Start TEXT EXCERPT

Steel Time Jacket.inddHappy book birthday to me! Today, I’m pleased to announce the launch of the fourth book in my Steel Empires series. Steel Time is extra-special for me because time travel is one of my favorite speculative fiction motifs. Working the concept into my own expansive universe was challenging and a LOT of fun. (Unfortunately, I couldn’t just throw my characters into a certain blue box.)

I’m at FanX Salt Lake City today, giving a presentation on one of my favorite topics: alternate history! I’m sure this evening will involve lots of fun shenanigans, and I can’t think of a better way to celebrate a book launch day. As a treat to celebrate, I also get my picture taken with David Tennant, my favorite Doctor, tomorrow afternoon! (Look for my con report with my full write-up of the trip on the blog next week.)

Last year, when Steel Blood came out, so many people congratulated me on finishing my trilogy. Though events can stand alone after the first three books, I have so much more story to tell. I really appreciate you coming along on the adventure.

End TEXT EXCERPT
Start EXTRACTED RECORDS

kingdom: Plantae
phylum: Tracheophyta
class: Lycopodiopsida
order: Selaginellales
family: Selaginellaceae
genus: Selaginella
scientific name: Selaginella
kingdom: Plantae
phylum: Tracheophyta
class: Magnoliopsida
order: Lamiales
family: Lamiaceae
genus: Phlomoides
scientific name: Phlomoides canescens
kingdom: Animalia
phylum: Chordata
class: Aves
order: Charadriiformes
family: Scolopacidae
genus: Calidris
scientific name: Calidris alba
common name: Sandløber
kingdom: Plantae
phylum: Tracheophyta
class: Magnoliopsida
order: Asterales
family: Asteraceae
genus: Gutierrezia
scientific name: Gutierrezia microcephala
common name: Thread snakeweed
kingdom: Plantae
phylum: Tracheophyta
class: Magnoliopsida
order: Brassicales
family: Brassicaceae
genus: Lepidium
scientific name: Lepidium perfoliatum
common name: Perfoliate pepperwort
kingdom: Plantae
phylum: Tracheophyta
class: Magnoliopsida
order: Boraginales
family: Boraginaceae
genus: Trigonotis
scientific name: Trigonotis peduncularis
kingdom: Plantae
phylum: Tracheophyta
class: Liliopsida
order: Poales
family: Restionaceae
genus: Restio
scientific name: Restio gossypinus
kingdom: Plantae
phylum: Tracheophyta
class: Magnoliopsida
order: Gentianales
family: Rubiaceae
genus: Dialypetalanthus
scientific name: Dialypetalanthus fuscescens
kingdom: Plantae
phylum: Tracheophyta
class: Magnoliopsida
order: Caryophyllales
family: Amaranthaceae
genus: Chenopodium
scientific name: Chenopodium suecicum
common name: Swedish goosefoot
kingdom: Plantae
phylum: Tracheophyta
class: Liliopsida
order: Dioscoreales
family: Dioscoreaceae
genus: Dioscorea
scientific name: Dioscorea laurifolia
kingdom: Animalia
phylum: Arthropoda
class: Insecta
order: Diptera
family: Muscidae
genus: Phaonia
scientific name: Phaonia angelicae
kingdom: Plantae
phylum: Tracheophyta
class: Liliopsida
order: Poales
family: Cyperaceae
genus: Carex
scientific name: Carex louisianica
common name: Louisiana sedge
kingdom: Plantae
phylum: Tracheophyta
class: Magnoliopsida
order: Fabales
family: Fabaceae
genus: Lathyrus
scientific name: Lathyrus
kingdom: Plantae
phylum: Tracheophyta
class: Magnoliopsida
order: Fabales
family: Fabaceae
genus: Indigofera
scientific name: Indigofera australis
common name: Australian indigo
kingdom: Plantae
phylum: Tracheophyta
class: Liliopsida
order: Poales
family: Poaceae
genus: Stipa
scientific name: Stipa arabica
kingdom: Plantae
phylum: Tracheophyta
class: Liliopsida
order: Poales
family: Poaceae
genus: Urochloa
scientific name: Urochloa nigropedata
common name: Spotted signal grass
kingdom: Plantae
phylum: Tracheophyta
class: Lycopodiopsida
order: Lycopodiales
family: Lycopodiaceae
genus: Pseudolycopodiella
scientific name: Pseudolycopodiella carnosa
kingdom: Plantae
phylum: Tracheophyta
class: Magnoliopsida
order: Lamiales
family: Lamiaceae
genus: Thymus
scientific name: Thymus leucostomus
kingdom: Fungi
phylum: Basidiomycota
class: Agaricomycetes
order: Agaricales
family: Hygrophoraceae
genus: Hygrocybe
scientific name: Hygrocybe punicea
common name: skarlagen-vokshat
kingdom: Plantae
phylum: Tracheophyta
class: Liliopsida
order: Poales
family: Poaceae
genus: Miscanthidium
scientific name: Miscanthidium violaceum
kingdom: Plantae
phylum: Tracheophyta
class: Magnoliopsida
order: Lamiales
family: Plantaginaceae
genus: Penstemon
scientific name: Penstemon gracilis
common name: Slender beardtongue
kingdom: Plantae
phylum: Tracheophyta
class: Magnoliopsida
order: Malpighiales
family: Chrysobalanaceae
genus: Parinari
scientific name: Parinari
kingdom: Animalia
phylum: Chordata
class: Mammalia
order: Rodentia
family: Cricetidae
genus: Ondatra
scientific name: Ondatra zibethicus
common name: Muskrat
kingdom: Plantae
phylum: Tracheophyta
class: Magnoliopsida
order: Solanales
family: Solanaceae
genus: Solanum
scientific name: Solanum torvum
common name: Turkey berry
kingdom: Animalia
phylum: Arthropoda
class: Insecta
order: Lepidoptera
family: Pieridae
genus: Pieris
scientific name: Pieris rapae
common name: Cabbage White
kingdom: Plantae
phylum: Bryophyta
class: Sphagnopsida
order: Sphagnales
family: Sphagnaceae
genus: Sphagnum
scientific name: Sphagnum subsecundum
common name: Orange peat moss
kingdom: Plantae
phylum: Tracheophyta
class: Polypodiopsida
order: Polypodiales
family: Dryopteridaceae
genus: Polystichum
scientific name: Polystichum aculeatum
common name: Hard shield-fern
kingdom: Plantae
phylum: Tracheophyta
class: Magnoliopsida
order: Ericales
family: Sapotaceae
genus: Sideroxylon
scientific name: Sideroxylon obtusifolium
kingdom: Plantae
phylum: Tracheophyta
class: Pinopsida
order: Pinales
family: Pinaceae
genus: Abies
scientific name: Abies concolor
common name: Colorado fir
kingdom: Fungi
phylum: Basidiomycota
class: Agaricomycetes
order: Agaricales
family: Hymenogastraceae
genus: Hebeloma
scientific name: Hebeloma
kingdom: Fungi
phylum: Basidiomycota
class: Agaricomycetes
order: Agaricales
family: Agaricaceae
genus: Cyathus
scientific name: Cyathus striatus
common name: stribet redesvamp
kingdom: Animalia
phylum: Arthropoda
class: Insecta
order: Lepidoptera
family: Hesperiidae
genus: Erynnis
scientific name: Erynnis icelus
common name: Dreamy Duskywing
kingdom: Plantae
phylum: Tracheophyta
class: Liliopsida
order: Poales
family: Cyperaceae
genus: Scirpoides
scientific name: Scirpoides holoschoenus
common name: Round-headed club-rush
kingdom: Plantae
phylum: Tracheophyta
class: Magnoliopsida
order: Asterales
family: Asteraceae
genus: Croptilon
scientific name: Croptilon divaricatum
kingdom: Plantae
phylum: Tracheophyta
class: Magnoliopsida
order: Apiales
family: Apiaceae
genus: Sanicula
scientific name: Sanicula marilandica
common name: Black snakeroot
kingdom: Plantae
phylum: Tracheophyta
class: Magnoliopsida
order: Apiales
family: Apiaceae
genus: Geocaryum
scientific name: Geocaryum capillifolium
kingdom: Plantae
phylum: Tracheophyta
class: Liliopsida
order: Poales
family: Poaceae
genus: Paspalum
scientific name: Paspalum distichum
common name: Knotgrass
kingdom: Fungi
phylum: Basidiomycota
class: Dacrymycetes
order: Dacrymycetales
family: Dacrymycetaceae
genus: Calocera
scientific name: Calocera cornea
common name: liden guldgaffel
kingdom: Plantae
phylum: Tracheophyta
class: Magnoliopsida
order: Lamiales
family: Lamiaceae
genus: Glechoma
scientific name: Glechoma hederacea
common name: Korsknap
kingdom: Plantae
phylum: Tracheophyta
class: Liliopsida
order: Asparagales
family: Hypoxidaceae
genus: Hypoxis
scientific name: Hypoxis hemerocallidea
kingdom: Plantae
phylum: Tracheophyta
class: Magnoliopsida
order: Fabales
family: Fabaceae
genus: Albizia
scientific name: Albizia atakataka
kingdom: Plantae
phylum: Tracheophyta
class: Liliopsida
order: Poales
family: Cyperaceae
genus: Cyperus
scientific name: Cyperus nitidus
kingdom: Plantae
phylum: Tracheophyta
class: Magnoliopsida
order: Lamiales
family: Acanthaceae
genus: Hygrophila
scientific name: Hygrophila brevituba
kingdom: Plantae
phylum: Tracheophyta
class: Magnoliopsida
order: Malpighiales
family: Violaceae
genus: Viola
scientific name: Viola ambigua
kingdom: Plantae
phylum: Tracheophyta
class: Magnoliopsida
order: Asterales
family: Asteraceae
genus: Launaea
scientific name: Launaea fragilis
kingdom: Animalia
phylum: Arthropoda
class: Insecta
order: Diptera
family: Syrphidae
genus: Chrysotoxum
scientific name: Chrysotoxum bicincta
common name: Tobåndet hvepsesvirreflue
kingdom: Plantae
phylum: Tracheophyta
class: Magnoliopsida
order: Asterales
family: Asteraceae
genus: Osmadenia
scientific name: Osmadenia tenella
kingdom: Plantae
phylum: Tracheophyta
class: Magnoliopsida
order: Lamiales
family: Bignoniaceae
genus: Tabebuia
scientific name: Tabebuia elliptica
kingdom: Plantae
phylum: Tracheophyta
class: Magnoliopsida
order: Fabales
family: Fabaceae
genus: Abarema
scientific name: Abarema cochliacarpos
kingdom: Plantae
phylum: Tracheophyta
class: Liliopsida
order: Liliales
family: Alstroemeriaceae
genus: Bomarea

End EXTRACTED RECORDS

**DIRECTIVE**
Reproduce the stretch of the book launch post from "I’m at FanX" through "on the adventure.", replacing "alternate history" with "time travel" wherever it occurs. The records are separate material with no connection to the book launch post.

**FINISHED EXERCISE**
I’m at FanX Salt Lake City today, giving a presentation on one of my favorite topics: time travel! I’m sure this evening will involve lots of fun shenanigans, and I can’t think of a better way to celebrate a book launch day. As a treat to celebrate, I also get my picture taken with David Tennant, my favorite Doctor, tomorrow afternoon! (Look for my con report with my full write-up of the trip on the blog next week.)

Last year, when Steel Blood came out, so many people congratulated me on finishing my trilogy. Though events can stand alone after the first three books, I have so much more story to tell. I really appreciate you coming along on the adventure.